Unfortunately, that one run loomed pretty large because the Mariners once again couldn’t get anything going off the starting pitcher, in this case, one-time Mariner Paul Blackburn. The Mariners did have opportunities: to start the game, Julio took the first pitch he saw from Blackburn straight up the middle, then proceeded to steal second and take third on an overthrow. But you pretty much know how things end up when the Mariners have a runner on third with no one out. This time it wasn’t exactly pure offensive ineptitude—Eugenio Suárez hit the ball sharply but directly into the shortstop’s glove, who was able to toss over easily to get Julio at third.

● **EXTRACTED ENTRIES**
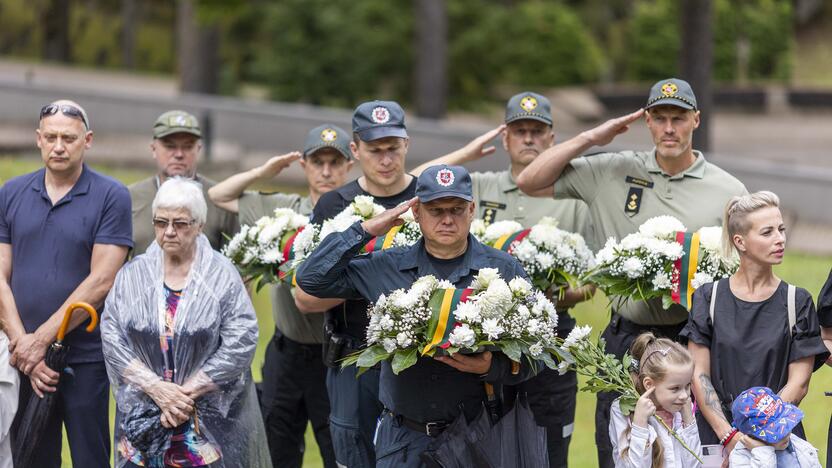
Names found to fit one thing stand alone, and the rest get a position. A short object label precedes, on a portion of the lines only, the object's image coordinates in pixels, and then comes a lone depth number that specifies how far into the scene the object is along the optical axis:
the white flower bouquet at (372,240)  13.79
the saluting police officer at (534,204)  15.51
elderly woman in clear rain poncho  13.15
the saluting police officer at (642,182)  14.30
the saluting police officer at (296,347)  16.23
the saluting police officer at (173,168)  16.83
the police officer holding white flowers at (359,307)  13.97
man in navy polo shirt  14.39
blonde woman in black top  12.34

● **WHAT YOU NEED TO DO**
1. Name every player the game recap mentions by name.
2. Rewrite everything in the game recap from "Unfortunately, that one" down to "Julio at third.", changing "sharply" to "hard".
The listing comes from a separate source.

● **TASK-BY-TASK RESULTS**
1. Paul Blackburn, Julio, Eugenio Suárez

2.
Unfortunately, that one run loomed pretty large because the Mariners once again couldn’t get anything going off the starting pitcher, in this case, one-time Mariner Paul Blackburn. The Mariners did have opportunities: to start the game, Julio took the first pitch he saw from Blackburn straight up the middle, then proceeded to steal second and take third on an overthrow. But you pretty much know how things end up when the Mariners have a runner on third with no one out. This time it wasn’t exactly pure offensive ineptitude—Eugenio Suárez hit the ball hard but directly into the shortstop’s glove, who was able to toss over easily to get Julio at third.